#### [Your goal]
Reproduce verbatim the lines between the one holding "Rollen en verantwoordelijkheden" and the one holding "Samenwerking met ketenpartners", inclusive.

#### [Source data]
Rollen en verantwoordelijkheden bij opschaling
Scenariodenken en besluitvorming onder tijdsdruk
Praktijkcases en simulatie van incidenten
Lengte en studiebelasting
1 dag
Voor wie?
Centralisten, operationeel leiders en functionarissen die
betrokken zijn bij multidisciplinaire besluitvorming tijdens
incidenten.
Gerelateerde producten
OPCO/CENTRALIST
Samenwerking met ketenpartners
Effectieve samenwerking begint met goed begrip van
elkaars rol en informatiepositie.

--

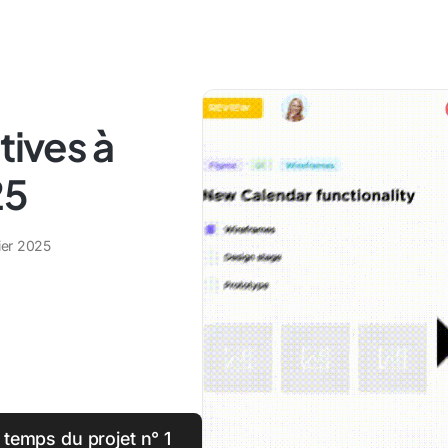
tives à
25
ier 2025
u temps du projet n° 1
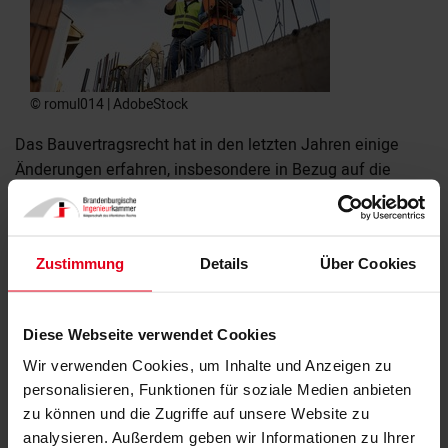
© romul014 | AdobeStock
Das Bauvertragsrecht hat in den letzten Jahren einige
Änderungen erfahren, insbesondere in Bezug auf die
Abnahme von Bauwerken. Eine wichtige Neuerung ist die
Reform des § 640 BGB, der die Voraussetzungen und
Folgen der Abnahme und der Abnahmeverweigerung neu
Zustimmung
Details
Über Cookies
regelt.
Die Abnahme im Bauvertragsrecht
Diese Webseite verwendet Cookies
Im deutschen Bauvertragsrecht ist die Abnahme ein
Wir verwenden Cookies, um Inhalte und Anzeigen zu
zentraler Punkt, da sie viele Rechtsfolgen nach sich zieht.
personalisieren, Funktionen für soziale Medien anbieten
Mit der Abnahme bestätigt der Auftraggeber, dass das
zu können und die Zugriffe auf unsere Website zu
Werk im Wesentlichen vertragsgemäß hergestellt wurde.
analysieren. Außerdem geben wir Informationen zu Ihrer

--

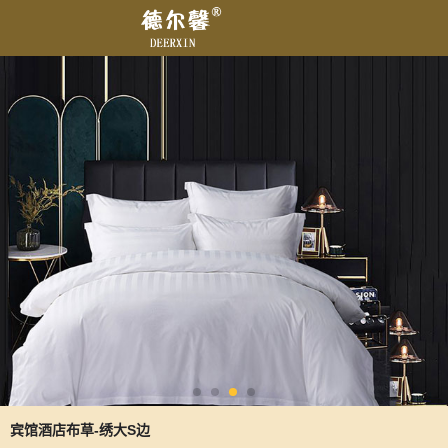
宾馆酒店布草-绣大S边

#### [Answer area]
Rollen en verantwoordelijkheden bij opschaling
Scenariodenken en besluitvorming onder tijdsdruk
Praktijkcases en simulatie van incidenten
Lengte en studiebelasting
1 dag
Voor wie?
Centralisten, operationeel leiders en functionarissen die
betrokken zijn bij multidisciplinaire besluitvorming tijdens
incidenten.
Gerelateerde producten
OPCO/CENTRALIST
Samenwerking met ketenpartners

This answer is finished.